### Supplied passage
____

1950s Secretaries: 11 Rules Women Were Forced To Follow At The Office

February 24, 2017

When women began entering the workforce following World War II, there were limited career options available to them.

Personally, I’m thankful to those who fought past the difficult transition outside of household duties. I know I wouldn’t be where I am today without the women waltzed into their offices before me.

For the most part, though, ladies of the past were confined to clerical positions in an office. That isn’t to say their work was easy — on the contrary, they often had to work twice as hard to help their boss look good while they got paid significantly less. Taking a glimpse at a few of the documents supplied to women training for the task sheds plenty of light on how put-upon secretaries really were back in the 1950s, which makes their perseverance all the more admirable.

See some of the more demanding requirements for administrative assistants below, and be sure to let us know if we missed any other strange rules women were meant to follow while at the office.

And don’t forget to SHARE with your friends and family!

[H/T: The National Archives 1, 2, 3]

1. Smile Readily And Naturally

YouTube / shaggylocks

As the go-to gal for her boss, a secretary was expected to pretty much always be in a chipper mood, even when dealing with a difficult challenge.

____

### Data listing
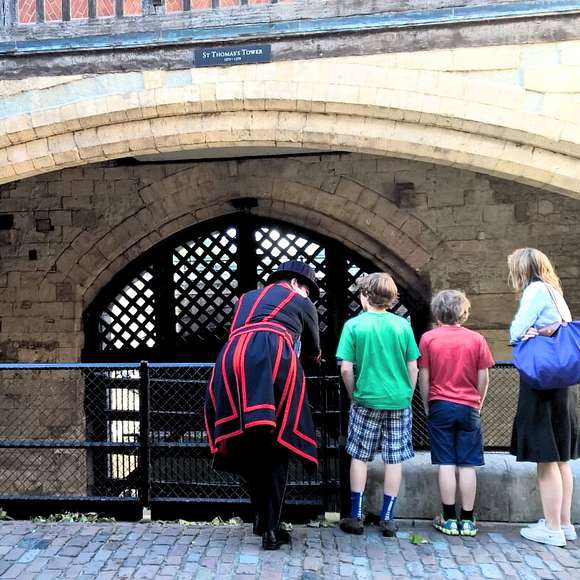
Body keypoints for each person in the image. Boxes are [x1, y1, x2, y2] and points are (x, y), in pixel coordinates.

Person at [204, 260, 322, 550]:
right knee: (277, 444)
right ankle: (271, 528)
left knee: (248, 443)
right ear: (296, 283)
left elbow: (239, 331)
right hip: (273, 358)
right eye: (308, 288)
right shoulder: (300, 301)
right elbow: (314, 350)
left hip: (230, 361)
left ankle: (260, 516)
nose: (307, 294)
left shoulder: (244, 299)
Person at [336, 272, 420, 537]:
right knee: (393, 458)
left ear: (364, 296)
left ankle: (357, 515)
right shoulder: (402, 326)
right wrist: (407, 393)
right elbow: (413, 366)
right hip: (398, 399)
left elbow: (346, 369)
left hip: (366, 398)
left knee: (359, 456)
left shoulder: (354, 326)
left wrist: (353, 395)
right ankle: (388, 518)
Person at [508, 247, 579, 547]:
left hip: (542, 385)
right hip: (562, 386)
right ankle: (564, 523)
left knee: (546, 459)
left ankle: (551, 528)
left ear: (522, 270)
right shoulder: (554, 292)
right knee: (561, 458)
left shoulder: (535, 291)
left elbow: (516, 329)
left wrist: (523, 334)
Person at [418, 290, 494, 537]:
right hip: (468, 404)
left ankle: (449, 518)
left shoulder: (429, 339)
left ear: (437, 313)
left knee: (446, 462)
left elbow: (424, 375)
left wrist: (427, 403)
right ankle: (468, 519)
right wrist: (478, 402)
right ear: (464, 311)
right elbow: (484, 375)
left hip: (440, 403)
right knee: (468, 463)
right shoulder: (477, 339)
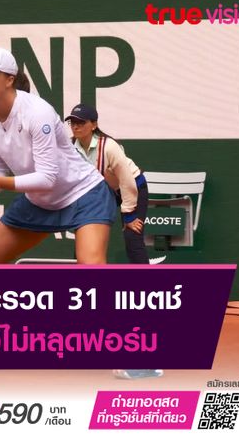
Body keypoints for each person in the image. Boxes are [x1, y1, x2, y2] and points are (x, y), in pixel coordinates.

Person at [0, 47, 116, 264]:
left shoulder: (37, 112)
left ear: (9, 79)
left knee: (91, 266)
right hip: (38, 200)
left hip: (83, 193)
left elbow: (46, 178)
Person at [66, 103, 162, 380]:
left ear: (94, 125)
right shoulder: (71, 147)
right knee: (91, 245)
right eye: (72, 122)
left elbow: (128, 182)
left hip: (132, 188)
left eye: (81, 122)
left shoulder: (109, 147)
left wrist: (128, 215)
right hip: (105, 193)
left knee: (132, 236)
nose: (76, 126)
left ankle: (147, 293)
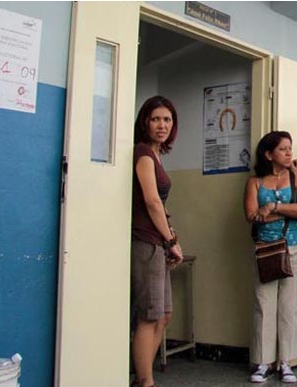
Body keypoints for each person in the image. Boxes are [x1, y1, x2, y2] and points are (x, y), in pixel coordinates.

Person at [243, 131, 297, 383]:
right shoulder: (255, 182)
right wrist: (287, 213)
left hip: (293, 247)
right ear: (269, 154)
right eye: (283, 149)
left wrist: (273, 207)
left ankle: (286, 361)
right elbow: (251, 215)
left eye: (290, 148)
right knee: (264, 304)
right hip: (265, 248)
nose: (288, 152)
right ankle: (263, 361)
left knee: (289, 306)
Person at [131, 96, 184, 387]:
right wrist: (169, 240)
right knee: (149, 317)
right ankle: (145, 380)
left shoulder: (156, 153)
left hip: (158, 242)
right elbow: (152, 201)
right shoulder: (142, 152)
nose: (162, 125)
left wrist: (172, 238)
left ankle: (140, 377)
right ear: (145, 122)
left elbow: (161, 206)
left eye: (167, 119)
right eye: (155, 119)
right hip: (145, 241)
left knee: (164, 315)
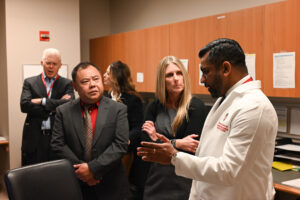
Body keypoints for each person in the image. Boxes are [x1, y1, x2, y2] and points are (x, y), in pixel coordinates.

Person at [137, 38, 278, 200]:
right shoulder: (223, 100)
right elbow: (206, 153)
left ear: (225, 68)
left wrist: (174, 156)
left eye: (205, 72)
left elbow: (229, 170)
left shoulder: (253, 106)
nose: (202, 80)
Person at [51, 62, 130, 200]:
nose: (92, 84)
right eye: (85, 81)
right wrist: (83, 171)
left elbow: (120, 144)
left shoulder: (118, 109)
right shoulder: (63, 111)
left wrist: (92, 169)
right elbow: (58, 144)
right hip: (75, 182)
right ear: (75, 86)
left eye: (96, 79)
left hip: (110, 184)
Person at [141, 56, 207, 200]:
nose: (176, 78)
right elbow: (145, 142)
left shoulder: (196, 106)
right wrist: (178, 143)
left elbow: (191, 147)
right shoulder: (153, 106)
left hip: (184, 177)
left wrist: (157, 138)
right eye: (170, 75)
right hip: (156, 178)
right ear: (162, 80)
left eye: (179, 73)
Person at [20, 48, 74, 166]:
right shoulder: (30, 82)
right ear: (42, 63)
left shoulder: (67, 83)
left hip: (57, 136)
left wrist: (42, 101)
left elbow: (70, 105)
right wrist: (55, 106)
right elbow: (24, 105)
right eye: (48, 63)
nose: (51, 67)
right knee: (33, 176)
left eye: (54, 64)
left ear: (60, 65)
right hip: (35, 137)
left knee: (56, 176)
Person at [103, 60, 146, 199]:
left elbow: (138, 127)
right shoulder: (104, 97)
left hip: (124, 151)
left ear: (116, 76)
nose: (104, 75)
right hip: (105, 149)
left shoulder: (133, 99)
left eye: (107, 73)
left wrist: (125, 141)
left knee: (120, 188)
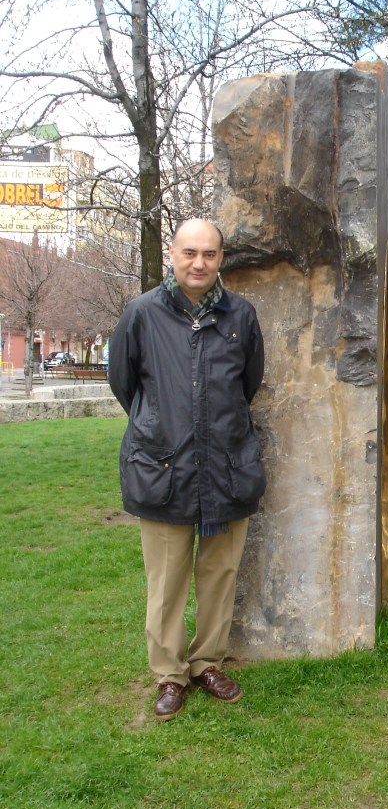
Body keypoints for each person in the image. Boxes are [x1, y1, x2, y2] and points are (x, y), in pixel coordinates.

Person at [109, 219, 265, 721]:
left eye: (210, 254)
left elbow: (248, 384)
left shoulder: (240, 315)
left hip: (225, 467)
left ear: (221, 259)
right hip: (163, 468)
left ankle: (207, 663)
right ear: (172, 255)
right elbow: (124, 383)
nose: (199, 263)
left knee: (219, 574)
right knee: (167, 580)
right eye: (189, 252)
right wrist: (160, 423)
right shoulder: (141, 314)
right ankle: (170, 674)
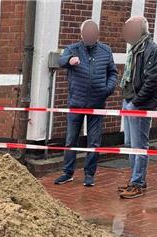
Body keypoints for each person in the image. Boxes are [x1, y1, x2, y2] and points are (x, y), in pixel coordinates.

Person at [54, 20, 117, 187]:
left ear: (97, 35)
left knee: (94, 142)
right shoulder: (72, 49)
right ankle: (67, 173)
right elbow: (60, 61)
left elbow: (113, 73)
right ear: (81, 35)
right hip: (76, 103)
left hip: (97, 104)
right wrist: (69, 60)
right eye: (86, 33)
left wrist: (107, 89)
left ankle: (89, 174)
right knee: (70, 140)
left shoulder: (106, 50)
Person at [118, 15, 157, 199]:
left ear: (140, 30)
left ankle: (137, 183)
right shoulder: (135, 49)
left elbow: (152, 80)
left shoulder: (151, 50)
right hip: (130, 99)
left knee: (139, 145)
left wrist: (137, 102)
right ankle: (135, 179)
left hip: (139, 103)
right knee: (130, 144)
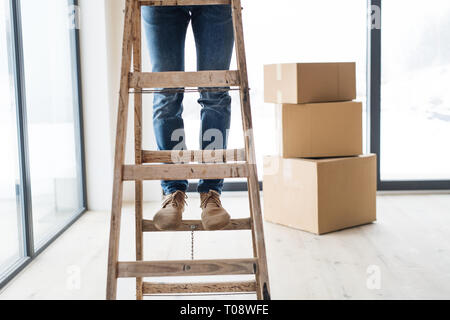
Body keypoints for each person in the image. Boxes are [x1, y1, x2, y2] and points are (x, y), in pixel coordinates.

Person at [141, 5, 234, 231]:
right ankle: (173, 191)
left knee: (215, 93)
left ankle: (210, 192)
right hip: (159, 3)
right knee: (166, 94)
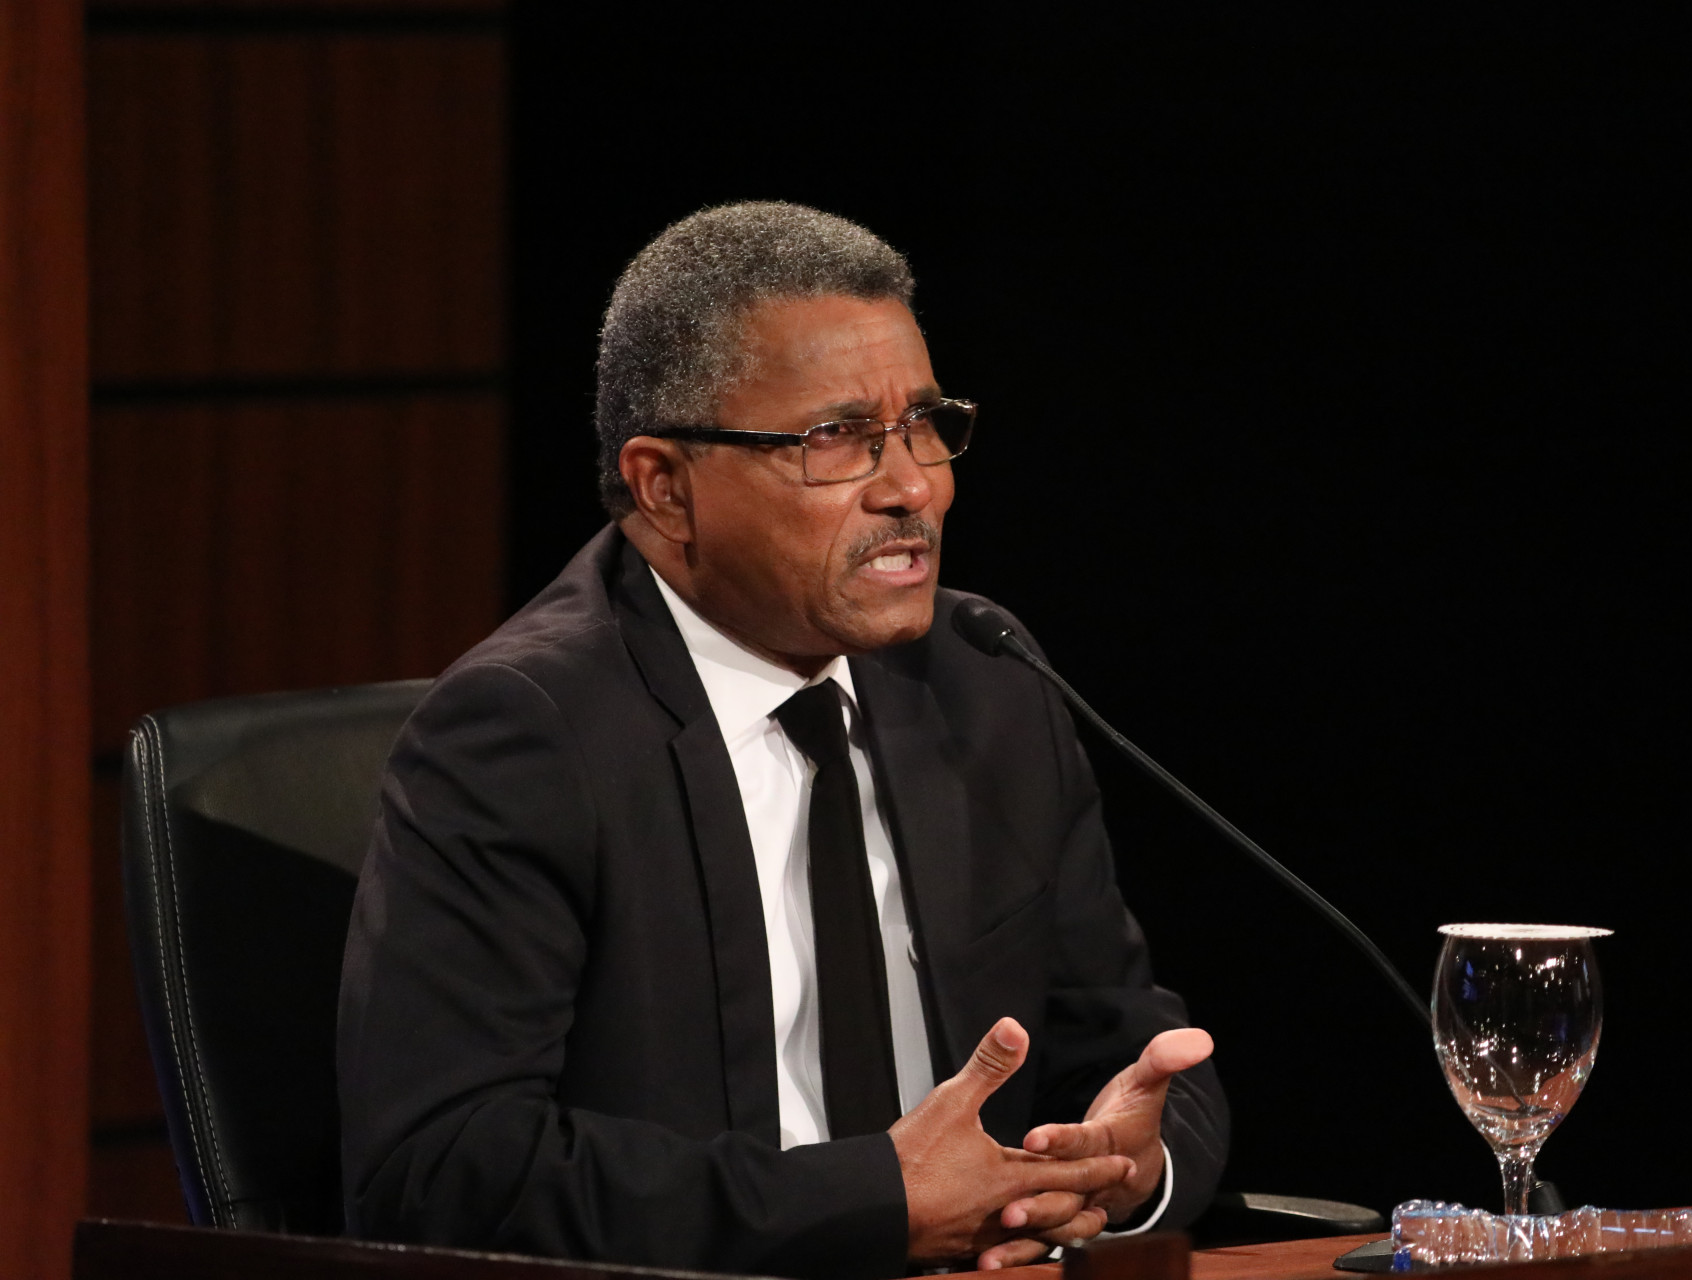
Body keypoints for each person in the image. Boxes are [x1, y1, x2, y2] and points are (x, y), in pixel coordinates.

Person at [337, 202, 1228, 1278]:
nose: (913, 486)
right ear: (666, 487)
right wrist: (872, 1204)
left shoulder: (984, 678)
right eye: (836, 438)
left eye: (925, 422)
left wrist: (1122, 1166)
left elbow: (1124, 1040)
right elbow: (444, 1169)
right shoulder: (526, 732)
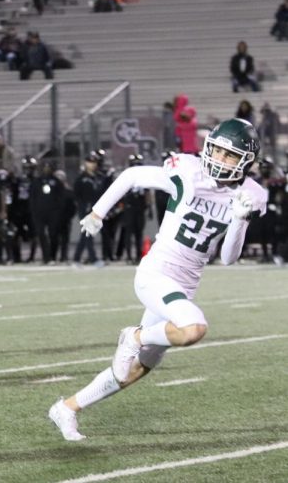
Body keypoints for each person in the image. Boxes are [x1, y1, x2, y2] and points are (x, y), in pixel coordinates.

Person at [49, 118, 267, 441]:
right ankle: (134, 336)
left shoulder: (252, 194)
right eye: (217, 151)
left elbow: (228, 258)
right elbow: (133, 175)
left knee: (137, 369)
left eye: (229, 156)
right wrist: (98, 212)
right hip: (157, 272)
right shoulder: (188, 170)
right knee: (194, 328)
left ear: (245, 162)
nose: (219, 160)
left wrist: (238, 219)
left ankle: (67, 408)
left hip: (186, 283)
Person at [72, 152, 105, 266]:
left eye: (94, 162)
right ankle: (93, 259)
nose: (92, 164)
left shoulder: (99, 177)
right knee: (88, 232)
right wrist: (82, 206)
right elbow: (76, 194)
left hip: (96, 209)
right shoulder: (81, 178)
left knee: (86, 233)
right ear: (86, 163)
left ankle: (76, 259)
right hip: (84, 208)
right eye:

____

### Task to complete
Answer these about the article on 1950s secretaries:
1. After what event did women begin entering the workforce?
2. What kind of office positions were women mostly confined to?
3. What is the first rule on the list?
None of the data is needed here.

### Task output
1. World War II
2. Clerical positions
3. Smile readily and naturally